Berlusconi e la legge di Lincoln

Sento e leggo le teorie più astruse in merito alle recenti agitazioni politiche di Silvio Berlusconi, che qualcuno ancora definisce con affetto il leone di Arcore. A mio avviso, le cose risultano assai semplici e umanamente piuttosto comprensibili. In estrema sintesi, pur avendo galleggiato sulla cresta dell’onda ben più di tanti altri suoi colleghi che sono riusciti a raggiungere l’agognata stanza dei bottoni, il Cavaliere non è comunque riuscito a sottrarsi alla famosa legge di Lincoln. Quella che si evince da un celebre detto del grande presidente americano: “Si possono ingannare tutti per un po’ di tempo e alcuni per tutto il tempo; ma non è possibile ingannare tutti per tutto il tempo”.

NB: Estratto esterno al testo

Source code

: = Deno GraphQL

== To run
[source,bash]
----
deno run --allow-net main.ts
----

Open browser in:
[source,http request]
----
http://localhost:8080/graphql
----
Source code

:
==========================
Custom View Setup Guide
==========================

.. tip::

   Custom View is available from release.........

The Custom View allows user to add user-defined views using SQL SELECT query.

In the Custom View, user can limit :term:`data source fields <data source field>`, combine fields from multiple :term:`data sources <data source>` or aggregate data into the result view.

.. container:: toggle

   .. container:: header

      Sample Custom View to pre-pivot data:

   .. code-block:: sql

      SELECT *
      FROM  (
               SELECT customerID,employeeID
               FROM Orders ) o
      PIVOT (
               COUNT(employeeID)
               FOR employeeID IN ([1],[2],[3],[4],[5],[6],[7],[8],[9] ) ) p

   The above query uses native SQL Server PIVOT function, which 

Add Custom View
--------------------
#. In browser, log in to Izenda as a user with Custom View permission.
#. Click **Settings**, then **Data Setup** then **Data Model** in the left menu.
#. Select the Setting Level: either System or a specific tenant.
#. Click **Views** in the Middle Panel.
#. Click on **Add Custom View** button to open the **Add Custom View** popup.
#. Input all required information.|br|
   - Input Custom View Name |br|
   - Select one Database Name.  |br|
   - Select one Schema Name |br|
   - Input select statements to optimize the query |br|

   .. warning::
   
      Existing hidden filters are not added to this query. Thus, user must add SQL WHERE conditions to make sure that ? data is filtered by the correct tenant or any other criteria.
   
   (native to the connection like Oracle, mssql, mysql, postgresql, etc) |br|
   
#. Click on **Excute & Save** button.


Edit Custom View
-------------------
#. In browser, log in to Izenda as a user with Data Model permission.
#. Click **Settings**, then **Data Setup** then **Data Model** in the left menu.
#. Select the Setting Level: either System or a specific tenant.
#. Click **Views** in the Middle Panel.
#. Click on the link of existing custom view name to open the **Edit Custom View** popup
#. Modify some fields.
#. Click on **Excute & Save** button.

Ecco, dopo aver promesso una miracolosa rivoluzione liberale, che avrebbe dovuto sciogliere la briglia della nostra economia da troppi anni ingessata da tasse e burocrazia, non è praticamente accaduto quasi nulla di rilevante, generando un graduale e continuo allontanamento degli elettori, in gran parte rimasti nell’area di centrodestra, da Forza Italia e dal suo leader. Un Berlusconi che per evitare di soccombere all’andazzo della cosiddetta alternanza obbligatoria – secondo una brillante definizione del mio grande e compianto amico Giulio Savelli – è riuscito a rallentare l’inevitabile processo di marginalizzazione politica, aumentando a ogni tornata elettorale il livello delle promesse: dalle dentiere per tutti alle pensioni per le casalinghe; dall’abolizione dell’Imu alla Flat tax eccetera, eccetera.

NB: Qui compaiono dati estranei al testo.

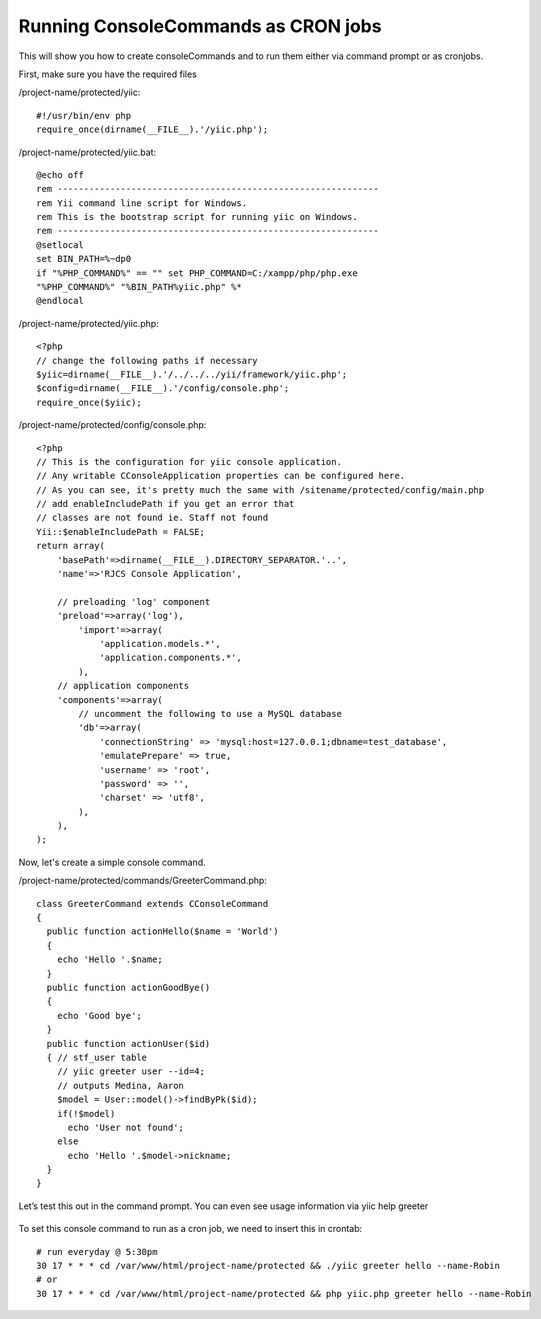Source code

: .. _yiicronjob:

Running ConsoleCommands as CRON jobs
====================================

This will show you how to create consoleCommands and to run them either via command prompt or as cronjobs.

First, make sure you have the required files

/project-name/protected/yiic::

    #!/usr/bin/env php
    require_once(dirname(__FILE__).'/yiic.php');

/project-name/protected/yiic.bat::

    @echo off
    rem -------------------------------------------------------------
    rem Yii command line script for Windows.
    rem This is the bootstrap script for running yiic on Windows.
    rem -------------------------------------------------------------
    @setlocal
    set BIN_PATH=%~dp0
    if "%PHP_COMMAND%" == "" set PHP_COMMAND=C:/xampp/php/php.exe
    "%PHP_COMMAND%" "%BIN_PATH%yiic.php" %*
    @endlocal

/project-name/protected/yiic.php::

    <?php
    // change the following paths if necessary
    $yiic=dirname(__FILE__).'/../../../yii/framework/yiic.php';
    $config=dirname(__FILE__).'/config/console.php';
    require_once($yiic);

/project-name/protected/config/console.php::

    <?php
    // This is the configuration for yiic console application.
    // Any writable CConsoleApplication properties can be configured here.
    // As you can see, it's pretty much the same with /sitename/protected/config/main.php
    // add enableIncludePath if you get an error that
    // classes are not found ie. Staff not found
    Yii::$enableIncludePath = FALSE;
    return array(
        'basePath'=>dirname(__FILE__).DIRECTORY_SEPARATOR.'..',
        'name'=>'RJCS Console Application',

        // preloading 'log' component
        'preload'=>array('log'),
            'import'=>array(
                'application.models.*',
                'application.components.*',
            ),
        // application components
        'components'=>array(
            // uncomment the following to use a MySQL database
            'db'=>array(
                'connectionString' => 'mysql:host=127.0.0.1;dbname=test_database',
                'emulatePrepare' => true,
                'username' => 'root',
                'password' => '',
                'charset' => 'utf8',
            ),
        ),
    );

Now, let's create a simple console command.

/project-name/protected/commands/GreeterCommand.php::

    class GreeterCommand extends CConsoleCommand
    {
      public function actionHello($name = 'World')
      {
        echo 'Hello '.$name;
      }
      public function actionGoodBye()
      {
        echo 'Good bye';
      }
      public function actionUser($id)
      { // stf_user table
        // yiic greeter user --id=4;
        // outputs Medina, Aaron
        $model = User::model()->findByPk($id);
        if(!$model)
          echo 'User not found';
        else
          echo 'Hello '.$model->nickname;
      }
    }

Let’s test this out in the command prompt. You can even see usage information via yiic help greeter

.. figure:: _static/greeter-command.png

To set this console command to run as a cron job, we need to insert this in crontab::

    # run everyday @ 5:30pm
    30 17 * * * cd /var/www/html/project-name/protected && ./yiic greeter hello --name-Robin
    # or
    30 17 * * * cd /var/www/html/project-name/protected && php yiic.php greeter hello --name-Robin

D’altro canto, già durante le consultazioni per formare il Governo nel 2018 egli aveva dato imbarazzanti segni di nervosismo, dovuti essenzialmente alla perdita di centralità nella coalizione, inscenando la pantomima del professore che mimava la lezioncina impartita all’allievo Salvini mentre quest’ultimo, come esponente dell’allora primo partito del centrodestra, parlava a nome della stessa coalizione. Idem con patate nelle recenti consultazioni, nelle quali la spasmodica e ossessiva ricerca di protagonismo si è molto incattivita in modo inversamente proporzionale alla ulteriore perdita di consensi registrata nelle elezioni del 25 settembre.

Una ricerca di protagonismo che segnala tutta una serie di problematiche emotive e psicologiche che hanno marginalmente a che fare con le più elementari logiche politiche che spingono i partiti più piccoli di una coalizione a cercare una qualche forma di visibilità che non li faccia appiattire sulle posizioni di chi tiene in mano le redini della coalizione medesima. Peraltro, dopo essersi circondato di una corte di adulatori di professione, sempre pronti a cantare “meno male che Silvio c’è”, ipotizzando che Berlusconi avesse di base debolezze psicologiche di natura narcisistica, ciò non è certo servito a contenere un ego divenuto chiaramente debordante.

Continuamente rinforzato da un entourage non proprio esaltante, l’ego dello statista di Arcore, alle prese con la prima donna della Repubblica nel ruolo di premier, lo ha spinto a comportarsi come un toro nell’arena di fronte a un drappo rosso, con l’unico risultato di rendergli ancora più indigesto il rospo da ingoiare. In questo frangente il confronto tra la glaciale riservatezza di Giorgia Meloni e la scomposta offensiva politica di Berlusconi, se così vogliamo definirla, si è risolta con una impietosa disfatta per l’anziano leader. Altro che strategia di lungo termine, quindi.